Earlier at Bloomberg, she covered the beverage industry including Coca-Cola, PepsiCo, Starbucks, Anheuser-Busch and MillerCoors (now AB InBev) and major wine and spirits producers and wholesalers such as Constellation Brands and Diageo.

Her work has appeared in publications including The New York Times, The Washington Post, The Boston Globe, The Detroit Free Press, The Chicago Tribune, The Miami Herald, NPR, CNN and Fox News.

Credeur’s work was also cited in “Too Big to Fail,” the seminal book by The New York Times’s longtime lead M&A reporter Andrew Ross Sorkin about how Wall Street and Washington scrambled to prevent a collapse of the financial system in 2008. Her work was also referenced in “The Secret Club That Runs The World” about the fraternity of commodity traders by former CNBC reporter Kate Kelly.

Before founding The Credeur Group, she was the Director of Intelligence for the Transaction Sciences group at commercial real estate firm Transwestern, where she performed forensic investigation into the financial health and objectives of prospective and current clients. She also conducted counterparty intelligence on the owners of buildings to uncover insights on their financial motivations that paved the way for an arbitrage approach to negotiation and deal structuring.

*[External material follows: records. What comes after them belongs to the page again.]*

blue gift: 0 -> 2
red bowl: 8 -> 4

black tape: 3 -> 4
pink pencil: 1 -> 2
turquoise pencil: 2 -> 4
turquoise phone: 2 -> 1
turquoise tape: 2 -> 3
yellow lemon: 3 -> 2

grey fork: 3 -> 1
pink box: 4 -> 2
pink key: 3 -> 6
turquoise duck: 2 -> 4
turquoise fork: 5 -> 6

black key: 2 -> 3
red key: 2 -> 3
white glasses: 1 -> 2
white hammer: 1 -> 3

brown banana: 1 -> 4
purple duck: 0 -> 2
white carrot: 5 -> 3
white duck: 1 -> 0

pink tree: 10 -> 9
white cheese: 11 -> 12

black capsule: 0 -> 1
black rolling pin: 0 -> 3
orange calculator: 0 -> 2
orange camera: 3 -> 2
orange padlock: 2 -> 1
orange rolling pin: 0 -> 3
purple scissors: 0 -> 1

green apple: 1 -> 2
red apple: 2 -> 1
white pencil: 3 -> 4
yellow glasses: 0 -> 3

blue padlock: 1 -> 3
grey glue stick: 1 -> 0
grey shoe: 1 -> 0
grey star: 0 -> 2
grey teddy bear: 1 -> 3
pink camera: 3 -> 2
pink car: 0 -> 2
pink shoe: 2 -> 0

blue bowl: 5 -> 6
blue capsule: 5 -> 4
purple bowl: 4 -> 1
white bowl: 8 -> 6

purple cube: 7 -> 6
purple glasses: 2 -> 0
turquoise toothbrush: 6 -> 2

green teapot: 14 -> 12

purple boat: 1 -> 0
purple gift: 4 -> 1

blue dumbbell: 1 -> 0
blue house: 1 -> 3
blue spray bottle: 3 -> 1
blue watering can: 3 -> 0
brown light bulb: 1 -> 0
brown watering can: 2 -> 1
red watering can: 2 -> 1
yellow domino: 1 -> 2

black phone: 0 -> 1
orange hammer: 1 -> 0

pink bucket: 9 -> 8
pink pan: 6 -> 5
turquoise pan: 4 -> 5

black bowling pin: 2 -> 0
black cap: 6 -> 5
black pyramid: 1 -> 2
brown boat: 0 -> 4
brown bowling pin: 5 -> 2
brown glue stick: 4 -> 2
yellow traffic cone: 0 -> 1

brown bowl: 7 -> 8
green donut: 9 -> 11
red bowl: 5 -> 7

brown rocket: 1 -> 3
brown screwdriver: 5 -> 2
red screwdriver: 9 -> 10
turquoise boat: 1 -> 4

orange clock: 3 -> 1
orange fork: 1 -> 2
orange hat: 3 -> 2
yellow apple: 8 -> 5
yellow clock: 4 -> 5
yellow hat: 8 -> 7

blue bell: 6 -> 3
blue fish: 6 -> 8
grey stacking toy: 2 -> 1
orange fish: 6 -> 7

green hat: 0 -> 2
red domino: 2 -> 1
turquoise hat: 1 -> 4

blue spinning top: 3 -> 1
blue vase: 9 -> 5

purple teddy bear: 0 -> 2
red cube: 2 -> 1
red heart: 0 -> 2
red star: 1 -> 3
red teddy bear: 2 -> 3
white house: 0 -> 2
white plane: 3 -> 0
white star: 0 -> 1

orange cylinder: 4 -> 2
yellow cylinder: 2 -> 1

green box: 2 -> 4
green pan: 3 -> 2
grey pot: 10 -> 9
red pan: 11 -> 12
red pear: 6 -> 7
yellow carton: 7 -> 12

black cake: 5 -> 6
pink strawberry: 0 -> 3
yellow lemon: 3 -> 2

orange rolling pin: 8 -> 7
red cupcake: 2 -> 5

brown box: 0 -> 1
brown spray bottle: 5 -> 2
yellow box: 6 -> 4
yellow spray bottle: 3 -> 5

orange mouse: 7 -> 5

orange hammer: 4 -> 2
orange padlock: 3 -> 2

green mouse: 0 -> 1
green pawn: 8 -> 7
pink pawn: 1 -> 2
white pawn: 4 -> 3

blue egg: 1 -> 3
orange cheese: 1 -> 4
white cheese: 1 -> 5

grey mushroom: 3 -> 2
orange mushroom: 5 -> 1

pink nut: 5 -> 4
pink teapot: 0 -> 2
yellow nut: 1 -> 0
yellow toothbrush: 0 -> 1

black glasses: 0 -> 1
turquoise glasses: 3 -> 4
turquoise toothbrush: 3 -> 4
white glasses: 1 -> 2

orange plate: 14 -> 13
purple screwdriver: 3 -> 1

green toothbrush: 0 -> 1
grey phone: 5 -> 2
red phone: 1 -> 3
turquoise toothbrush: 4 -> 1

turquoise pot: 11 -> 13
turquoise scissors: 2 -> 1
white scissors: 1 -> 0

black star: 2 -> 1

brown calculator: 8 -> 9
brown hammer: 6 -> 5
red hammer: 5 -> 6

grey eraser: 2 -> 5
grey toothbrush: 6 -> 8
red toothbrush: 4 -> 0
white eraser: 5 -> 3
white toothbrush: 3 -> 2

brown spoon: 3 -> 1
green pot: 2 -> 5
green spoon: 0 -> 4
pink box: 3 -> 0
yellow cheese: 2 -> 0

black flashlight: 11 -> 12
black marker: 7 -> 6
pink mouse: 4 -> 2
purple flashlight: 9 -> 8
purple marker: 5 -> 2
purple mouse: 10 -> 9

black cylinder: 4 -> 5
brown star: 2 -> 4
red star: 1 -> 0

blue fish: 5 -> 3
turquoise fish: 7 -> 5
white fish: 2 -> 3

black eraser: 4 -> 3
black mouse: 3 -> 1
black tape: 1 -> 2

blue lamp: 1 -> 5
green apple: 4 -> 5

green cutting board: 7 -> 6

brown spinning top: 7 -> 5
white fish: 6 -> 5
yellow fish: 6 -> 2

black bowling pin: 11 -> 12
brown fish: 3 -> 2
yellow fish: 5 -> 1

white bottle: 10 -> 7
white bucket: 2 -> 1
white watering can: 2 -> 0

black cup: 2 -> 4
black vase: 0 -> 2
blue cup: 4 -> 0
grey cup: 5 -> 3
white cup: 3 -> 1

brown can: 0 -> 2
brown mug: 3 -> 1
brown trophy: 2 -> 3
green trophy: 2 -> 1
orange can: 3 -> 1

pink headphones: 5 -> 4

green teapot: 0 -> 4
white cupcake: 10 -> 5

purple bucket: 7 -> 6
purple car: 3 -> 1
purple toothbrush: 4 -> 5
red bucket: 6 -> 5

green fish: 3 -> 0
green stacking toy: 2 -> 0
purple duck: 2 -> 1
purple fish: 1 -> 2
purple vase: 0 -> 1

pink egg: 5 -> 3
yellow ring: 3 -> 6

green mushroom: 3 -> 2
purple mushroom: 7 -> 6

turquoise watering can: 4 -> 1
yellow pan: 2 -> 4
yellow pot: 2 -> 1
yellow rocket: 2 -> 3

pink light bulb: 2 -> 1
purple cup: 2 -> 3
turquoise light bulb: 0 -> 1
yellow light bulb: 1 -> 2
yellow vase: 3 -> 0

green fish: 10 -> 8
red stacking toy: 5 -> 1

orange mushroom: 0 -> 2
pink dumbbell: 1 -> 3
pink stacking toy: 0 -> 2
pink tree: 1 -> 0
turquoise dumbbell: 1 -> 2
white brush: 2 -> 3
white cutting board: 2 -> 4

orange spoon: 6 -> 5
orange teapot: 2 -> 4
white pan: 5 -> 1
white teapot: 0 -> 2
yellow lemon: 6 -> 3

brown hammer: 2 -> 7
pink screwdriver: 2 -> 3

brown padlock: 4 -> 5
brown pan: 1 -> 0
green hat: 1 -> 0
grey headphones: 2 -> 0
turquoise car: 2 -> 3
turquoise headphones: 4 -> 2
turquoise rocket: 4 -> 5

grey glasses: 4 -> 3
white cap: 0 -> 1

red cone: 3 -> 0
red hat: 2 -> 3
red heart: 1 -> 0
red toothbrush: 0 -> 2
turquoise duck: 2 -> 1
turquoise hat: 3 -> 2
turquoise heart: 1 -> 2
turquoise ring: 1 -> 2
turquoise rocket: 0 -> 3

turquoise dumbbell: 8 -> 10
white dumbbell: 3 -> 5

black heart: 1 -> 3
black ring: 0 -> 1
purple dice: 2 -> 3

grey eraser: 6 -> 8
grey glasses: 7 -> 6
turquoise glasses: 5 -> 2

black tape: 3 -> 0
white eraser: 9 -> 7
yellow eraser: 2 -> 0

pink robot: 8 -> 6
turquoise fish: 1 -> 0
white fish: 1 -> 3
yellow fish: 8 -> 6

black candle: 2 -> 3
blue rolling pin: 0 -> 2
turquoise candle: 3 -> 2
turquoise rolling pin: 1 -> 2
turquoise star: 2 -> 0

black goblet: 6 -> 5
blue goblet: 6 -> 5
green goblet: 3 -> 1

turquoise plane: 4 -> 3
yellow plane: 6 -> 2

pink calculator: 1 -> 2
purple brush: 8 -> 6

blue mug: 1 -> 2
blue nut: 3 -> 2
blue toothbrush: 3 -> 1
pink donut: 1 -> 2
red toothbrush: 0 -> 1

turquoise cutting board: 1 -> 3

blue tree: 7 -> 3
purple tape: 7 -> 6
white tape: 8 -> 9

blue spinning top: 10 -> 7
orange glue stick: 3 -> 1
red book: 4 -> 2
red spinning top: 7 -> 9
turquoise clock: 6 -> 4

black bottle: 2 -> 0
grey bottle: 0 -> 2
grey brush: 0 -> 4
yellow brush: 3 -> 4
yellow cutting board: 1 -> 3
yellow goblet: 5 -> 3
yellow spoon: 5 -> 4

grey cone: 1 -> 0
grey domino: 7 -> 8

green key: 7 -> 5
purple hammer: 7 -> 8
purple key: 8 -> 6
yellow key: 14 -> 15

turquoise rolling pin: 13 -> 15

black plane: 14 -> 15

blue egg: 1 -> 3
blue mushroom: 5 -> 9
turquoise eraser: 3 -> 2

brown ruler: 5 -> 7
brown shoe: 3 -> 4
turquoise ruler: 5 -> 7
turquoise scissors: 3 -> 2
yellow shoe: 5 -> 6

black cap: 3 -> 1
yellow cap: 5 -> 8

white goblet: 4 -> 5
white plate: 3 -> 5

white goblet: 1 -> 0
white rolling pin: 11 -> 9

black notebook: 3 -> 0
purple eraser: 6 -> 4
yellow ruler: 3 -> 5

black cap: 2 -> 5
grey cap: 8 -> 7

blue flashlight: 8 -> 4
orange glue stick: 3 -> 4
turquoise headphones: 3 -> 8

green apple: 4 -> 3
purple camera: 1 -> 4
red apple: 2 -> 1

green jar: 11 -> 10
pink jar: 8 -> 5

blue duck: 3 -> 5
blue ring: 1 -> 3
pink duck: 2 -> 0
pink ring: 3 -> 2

Earlier in her career, Credeur covered the dot-com boom and bust of the early 2000s and the business of tourism and sports while she was a reporter at the Atlanta Business Chronicle. She previously worked at The Grand Rapids Press and The Holland Sentinel, both based in Michigan, and interned at The Des Moines Register in Iowa.

Credeur serves on the Board of Directors and is past Chair of the Board for Nana Grants, a non-profit that covers the cost of childcare so low-income single mothers can finish their college degree, get good paying jobs, and become financially independent.

She also mentors other aspiring entrepreneurs who are considering starting their own business. Her first piece of advice is consistent: commit your thoughts to paper and write a comprehensive business plan with a go-to-market strategy.